Obtaining personal jurisdiction
The counterfeiter’s display and offering for sale of counterfeit products at a US trade show may be sufficient to establish personal jurisdiction over foreign defendants. For example, in Millennium, LP v Dakota Imaging, Inc (2003 US Dist LEXIS 22373, at *12 (SDNY Dec 15 2003)) the court held that the foreign defendant’s display of goods in order to achieve sales and engage in discussions leading to the formation of business contracts with prospective customers was sufficient to establish personal jurisdiction over the foreign defendant. In contrast, in Black & Decker, Inc v Shanghai Xing Te Hao Industrial Co Ltd (2003 WL 21383325 (ND Ill 2003)), the court declined to exercise personal jurisdiction over a Chinese company based on mere attendance at a trade show in the forum, even when the company displayed an infringing product at the show. Even if the court finds that a particular foreign defendant’s contacts with the forum state are insufficient to support personal jurisdiction in a trade show case, it may still exercise personal jurisdiction over the foreign defendant based on the foreign defendant’s aggregate contacts with the United States as a whole (Fed R Civ Proc 4(k)(2)). In addition, when the foreign defendant is a natural person and is personally served in the jurisdiction, such as during a trade show, this alone may establish personal jurisdiction over the defendant based on ‘transient’ or ‘tag’ jurisdiction (see Martinez v Aero Caribbean 764 F 3d 1062 (9th Cir 2014), limiting tag jurisdiction to natural persons).

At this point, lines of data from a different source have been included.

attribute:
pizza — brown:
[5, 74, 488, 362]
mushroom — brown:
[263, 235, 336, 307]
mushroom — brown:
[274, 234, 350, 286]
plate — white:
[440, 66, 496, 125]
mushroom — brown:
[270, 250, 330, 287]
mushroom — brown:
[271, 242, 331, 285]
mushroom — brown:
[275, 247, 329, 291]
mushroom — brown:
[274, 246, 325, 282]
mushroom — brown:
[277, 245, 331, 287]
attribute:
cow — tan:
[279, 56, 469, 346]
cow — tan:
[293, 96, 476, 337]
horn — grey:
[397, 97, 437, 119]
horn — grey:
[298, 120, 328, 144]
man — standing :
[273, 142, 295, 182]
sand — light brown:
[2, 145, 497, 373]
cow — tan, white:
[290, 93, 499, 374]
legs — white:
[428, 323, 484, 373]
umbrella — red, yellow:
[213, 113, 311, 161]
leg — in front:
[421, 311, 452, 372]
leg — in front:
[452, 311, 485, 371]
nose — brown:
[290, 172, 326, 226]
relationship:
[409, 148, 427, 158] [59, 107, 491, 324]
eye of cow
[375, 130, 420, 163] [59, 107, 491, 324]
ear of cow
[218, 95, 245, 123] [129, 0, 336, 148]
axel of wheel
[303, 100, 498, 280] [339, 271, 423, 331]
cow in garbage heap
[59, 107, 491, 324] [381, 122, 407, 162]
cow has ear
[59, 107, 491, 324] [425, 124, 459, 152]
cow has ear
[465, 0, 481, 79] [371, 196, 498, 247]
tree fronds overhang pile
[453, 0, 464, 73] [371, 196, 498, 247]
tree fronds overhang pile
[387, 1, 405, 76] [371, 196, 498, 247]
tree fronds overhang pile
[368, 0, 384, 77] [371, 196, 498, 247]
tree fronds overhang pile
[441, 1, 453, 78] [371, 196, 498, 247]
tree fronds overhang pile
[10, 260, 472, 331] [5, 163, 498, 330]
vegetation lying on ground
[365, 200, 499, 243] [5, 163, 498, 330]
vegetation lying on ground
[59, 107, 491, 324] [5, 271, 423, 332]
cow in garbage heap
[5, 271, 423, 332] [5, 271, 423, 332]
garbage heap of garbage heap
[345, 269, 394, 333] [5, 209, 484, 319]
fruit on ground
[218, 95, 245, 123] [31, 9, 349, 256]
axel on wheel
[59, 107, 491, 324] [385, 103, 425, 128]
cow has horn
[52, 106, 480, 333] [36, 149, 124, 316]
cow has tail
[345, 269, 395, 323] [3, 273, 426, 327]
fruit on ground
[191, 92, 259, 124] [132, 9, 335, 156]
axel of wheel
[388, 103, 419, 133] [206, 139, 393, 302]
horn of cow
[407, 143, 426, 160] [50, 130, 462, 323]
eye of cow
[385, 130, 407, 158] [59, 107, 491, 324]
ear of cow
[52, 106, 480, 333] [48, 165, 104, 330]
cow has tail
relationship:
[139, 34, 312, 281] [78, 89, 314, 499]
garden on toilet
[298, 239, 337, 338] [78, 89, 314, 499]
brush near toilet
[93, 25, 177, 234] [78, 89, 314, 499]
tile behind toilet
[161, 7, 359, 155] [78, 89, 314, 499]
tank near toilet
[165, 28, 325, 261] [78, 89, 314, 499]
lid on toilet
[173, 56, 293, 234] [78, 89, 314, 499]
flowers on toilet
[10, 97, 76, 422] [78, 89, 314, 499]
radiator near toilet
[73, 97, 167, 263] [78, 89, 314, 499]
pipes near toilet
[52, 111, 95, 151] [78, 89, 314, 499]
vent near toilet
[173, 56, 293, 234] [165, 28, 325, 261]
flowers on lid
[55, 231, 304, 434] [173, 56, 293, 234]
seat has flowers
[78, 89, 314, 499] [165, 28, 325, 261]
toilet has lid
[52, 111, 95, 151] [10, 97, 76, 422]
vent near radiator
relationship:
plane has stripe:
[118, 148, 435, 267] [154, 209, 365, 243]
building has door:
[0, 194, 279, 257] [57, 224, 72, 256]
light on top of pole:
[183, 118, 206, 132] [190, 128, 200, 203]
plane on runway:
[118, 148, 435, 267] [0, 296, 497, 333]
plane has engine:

If the brand owner can obtain personal jurisdiction against the counterfeiter in the United States and prevails in obtaining judgment (either through default or otherwise), the brand owner will hold a judgment that could potentially be used to seize any assets of the counterfeiter in the United States, as well as domain names.
As online counterfeiting increases with the proliferation of new gTLDs, brand owners must continue to use new and innovative methods to combat counterfeiters to ensure that they obtain optimal results.